My hypothesis is that people expect text that has no obvious signs of being an Internet comment to use the more 'serious' language and this case (an Internet comment that is a bit longer than usual) is being classified wrongly as a result.
It's ridiculous to simultaneously say that a piece of writing devoid of context is being classified in a certain way and to say that it contains that's inappropriate for that classification.
The mere presence of phrases like "I am not making this up" tells you that this piece is not intended to be too serious. To say that it's intended seriously but contains non-serious language is a flat-out contradiction.
It could make sense if it was published in some context, like a serious blog or a news site or something, which implied seriousness. But it's a naked text file on the internet. It doesn't have to take a serious tone.
That said, it's funny that most these rants aren't ad hominem, unlike some of the "formatted" vitriol which attacks you without really seeming to do so.
Someone should watch EEVBLOG on Youtube, Dave Jones does reviews and teardowns of electronics.
There was a rant over PICKit3 where he voiced his frustrations with the new device (that wasn't better than the old one, and took out nice features, replaced things that worked perfectly with things that were sort of dumb) which triggered Microchip to answer with a funny video their own.
Your tale about the boy ... Arrrghh ! I don't want to go off topic, but man, I think nothing gets diluted more than values each year.. Well, except shares of a startup once VC's get in.
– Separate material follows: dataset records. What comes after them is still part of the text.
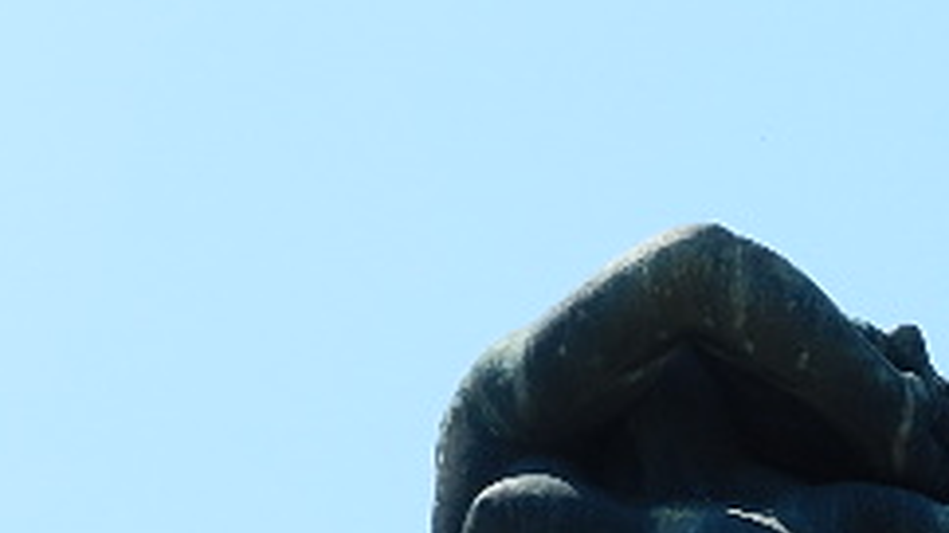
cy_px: 862
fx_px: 5661
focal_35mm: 225
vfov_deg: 5.3
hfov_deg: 9.5
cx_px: 824
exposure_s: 1/800
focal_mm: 14.1
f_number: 4.8
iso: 160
The "I am not making this up" thing came in the context of recommending ASN.1 for instance. If that were a chess match commentary, this is where the scorekeeper would have put a "??" after the move to note the shock.
And note what tptacek's comment was not: It wasn't a bunch of personal attacks, or swearing. Some of the commentary was "more than professional", to be sure, but that's exactly the kind of commentary you should hope to get in highly-demanding, highly-selective fields.
You want to know what a perfect book review would look like in the Navy's nuclear propulsion program? It would be this: "No deficiencies noted."
I agree that it wasn't especially bad, it could just be worded a bit better to spare feelings.
Tptacek could have chosen to say that differently, but it does add value as written. I have no idea what ASN.1 is; simply telling me that the book contains that string doesn't mean anything to me. Telling me that it was a stupid thing to say doesn't teach me about ASN.1 or crypto, but it does teach me about the book.